### Exercise objective
Reproduce precisely the lines of the listing below, starting with the line that contains "middle mcp: (644, 289)" and stopping after the line that contains "pinky tip: (655, 341)"; include nothing else.
BEGIN
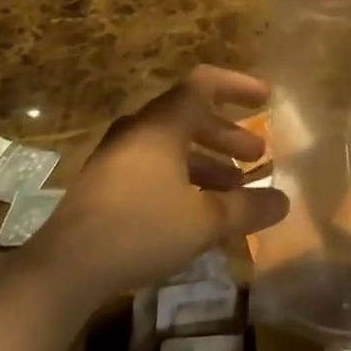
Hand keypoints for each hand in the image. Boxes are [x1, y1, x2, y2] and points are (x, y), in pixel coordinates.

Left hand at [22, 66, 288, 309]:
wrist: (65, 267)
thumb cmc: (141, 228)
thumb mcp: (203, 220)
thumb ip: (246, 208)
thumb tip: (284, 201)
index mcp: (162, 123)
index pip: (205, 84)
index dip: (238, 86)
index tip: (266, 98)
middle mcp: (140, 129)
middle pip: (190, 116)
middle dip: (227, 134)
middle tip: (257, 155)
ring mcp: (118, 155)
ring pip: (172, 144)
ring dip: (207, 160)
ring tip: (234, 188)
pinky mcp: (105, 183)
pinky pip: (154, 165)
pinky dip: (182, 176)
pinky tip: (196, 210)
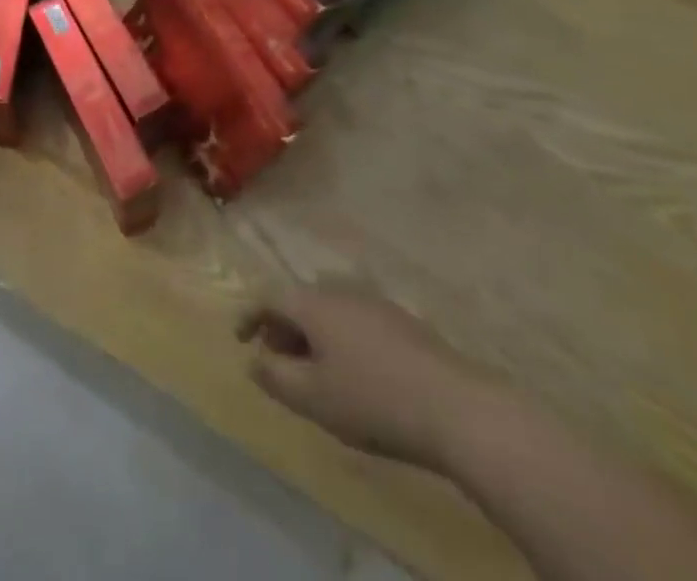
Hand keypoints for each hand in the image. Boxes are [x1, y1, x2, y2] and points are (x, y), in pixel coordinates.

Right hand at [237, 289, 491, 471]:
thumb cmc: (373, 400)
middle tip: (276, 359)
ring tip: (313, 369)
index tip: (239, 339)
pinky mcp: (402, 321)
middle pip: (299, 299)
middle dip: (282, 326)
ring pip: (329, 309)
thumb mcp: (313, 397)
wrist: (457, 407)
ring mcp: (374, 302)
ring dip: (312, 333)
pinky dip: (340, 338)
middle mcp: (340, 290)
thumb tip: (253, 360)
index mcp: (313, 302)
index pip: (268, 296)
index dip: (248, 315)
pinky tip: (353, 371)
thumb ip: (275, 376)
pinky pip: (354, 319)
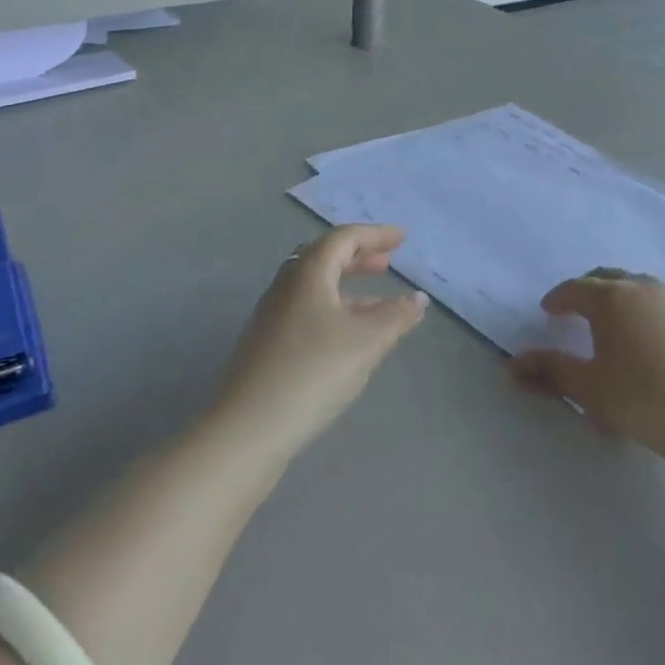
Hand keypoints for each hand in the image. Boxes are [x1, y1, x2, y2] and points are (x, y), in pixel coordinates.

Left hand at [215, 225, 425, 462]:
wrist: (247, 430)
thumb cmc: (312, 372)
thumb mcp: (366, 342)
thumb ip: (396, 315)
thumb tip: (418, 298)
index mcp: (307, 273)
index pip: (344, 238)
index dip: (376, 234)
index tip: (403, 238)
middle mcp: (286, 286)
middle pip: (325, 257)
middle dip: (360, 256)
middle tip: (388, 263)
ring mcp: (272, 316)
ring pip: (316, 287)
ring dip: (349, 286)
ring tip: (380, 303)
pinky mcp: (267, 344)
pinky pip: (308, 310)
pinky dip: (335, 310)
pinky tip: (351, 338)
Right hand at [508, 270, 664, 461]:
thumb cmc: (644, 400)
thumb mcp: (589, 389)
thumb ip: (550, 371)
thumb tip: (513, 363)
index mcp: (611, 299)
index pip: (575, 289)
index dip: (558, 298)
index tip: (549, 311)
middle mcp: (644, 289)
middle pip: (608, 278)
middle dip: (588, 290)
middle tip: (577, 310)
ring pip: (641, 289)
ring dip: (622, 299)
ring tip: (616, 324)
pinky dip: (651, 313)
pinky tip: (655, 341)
END
BEGIN
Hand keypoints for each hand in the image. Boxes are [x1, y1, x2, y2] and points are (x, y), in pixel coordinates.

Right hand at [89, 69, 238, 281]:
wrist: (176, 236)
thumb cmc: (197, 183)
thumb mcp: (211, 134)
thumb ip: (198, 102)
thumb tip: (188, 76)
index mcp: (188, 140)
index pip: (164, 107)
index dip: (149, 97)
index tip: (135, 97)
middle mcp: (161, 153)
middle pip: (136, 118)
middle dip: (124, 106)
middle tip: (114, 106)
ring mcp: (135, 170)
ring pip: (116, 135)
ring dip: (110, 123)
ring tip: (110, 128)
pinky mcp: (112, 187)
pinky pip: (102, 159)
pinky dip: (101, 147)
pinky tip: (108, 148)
END
### Response to the exercise
middle mcp: (644, 289)
middle pip: (608, 278)
middle dip: (588, 290)
middle tip: (577, 310)
ring pip: (641, 289)
ring dip: (622, 299)
ring tip: (616, 324)
pinky dip: (651, 313)
pinky tip: (655, 341)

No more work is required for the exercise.